Im übrigen gibt es in den „Euphorismen“ manche Sprachfindungen und -wendungen, die auch mit bestem Wissen und Können nicht adäquat zu übersetzen sind. Dazu gehört beispielsweise ein längerer Exkurs zum „Hutmachergewerbe“, der sich im französischen Text entlang der Leitwörter „le tour“ (Rundgang, Kehre, auch: Streich, Gag), „la tour“ (Turm), „le jour“ (Tag, Helle), „tourner“ (drehen), „jouer“ (spielen) und „tous“ (alle) assoziativ entfaltet. Hier gelingt’s, den Text durch den Einsatz von „Art“ (für „le tour“) ohne allzu große Verluste ins Deutsche zu bringen; das liest sich nun auszugsweise so:

Redewendungen, die es euch auf immer und ewig verleiden nachzudenken: Denkart (eine schlimme Art), Lebensart (eine gute Art), nach Art des Hauses (die Farce retten), Artefakte (die üblichen Aufschneidereien von Kunstexperten), das Artgefüge (wir sind von ihm beherrscht gewesen), Arteriosklerose (weltweit verbreitet), Männerart … halb verkalkte Arterien … Lagerart … Blödelart … Sangesart … auf anständige Art und Weise …
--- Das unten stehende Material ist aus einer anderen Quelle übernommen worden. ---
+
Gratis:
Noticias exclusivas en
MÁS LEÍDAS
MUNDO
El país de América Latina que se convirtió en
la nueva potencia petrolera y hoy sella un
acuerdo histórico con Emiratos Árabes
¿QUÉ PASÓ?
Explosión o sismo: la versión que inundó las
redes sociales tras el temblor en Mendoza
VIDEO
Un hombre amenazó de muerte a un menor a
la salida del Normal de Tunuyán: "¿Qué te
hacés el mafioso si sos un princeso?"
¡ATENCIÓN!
Trotz ingeniösen Rettungsversuchen geht in der deutschen Fassung letztlich doch manches unabwendbar verloren, und für verschiedene Elemente dieser lyrischen Suada scheint es überhaupt keine valable Entsprechung zu geben. So kann der „Serienbewusste“ im deutschen Text nicht einmal annäherungsweise die Bedeutungs- und Klangassoziationen vergegenwärtigen, die Torma mit dem Kunstwort „sérilleux“ (Gleichklang zu „sérieux“, ernsthaft; Anspielung auf „périlleux“, gefahrvoll) leichthin evoziert. – Als Zwischentitel verwendet Torma mit besonderer Vorliebe homophone oder anagrammatische Fügungen, deren Witz in der Übersetzung bestenfalls ahnbar wird („feux/jeux de mots“ als Wortgefechte), zumeist jedoch auf der Strecke bleibt − etwa wenn „phallacieux/fallacieux“ auf phalldreist reduziert wird.
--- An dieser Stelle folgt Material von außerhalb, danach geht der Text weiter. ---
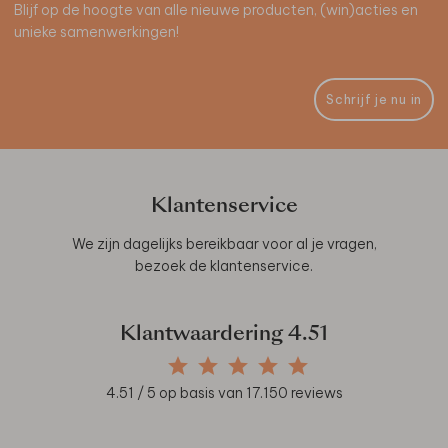
Blijf op de hoogte van alle nieuwe producten, (win)acties en
unieke samenwerkingen!
Schrijf je nu in
Klantenservice
We zijn dagelijks bereikbaar voor al je vragen,
bezoek de
klantenservice
.
Klantwaardering
4.51
4.51
/ 5 op basis van
17.150
reviews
Als „ein völlig von der Mehrdeutigkeit der Dinge und Wörter überzeugter Mensch“ macht es sich Julien Torma zur dichterischen Aufgabe, Wörter und Dinge auch noch „wenigstens vollkommen durcheinander zu bringen“, und dass selbst das Schlusswort der „Euphorismen“ − „papion“ (Pavian) − mit einem völlig andern Wort − „papillon“ (Schmetterling) − dem Klang nach identisch ist, wirkt in dieser seltsamen Doppeldeutigkeit wie eine letzte ironische Finte, die den Übersetzer (jeden Übersetzer!) wohl zugleich verlocken und abschrecken sollte.
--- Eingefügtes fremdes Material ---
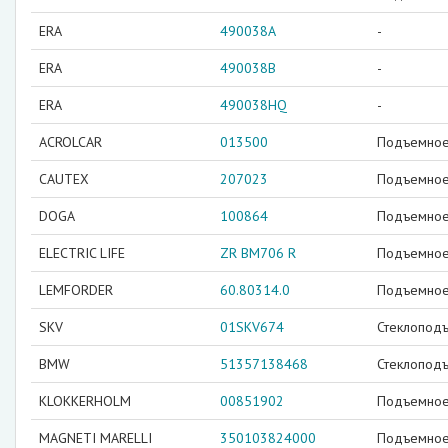
ERA
490038A
-
ERA
490038B
-
ERA
490038HQ
-
ACROLCAR
013500
Подъемное 
CAUTEX
207023
Подъемное 
DOGA
100864
Подъемное 
ELECTRIC LIFE
ZR BM706 R
Подъемное 
LEMFORDER
60.80314.0
Подъемное 
SKV
01SKV674
Стеклопод
BMW
51357138468
Стеклоподъ
KLOKKERHOLM
00851902
Подъемное 
MAGNETI MARELLI
350103824000
Подъемное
[Julien Torma, Le Grand Troche, Paris 1988; Julien Torma, Écrits définitivement incomplets, Clamecy 2003; Julien Torma, Euphorismen (deutsch von Klaus Völker), Berlin 2009; André Breton, Manifestes du surréalisme, Paris 1967; Klaus Ferentschik, ’Pataphysik (Versuchung des Geistes: Die ’Pataphysik & das Collège de ’Pataphysique), Berlin 2006; Émile Littré, Pathologie verbale, Paris 1986; Marina Yaguello, Les Fous du langage, Paris 1984.]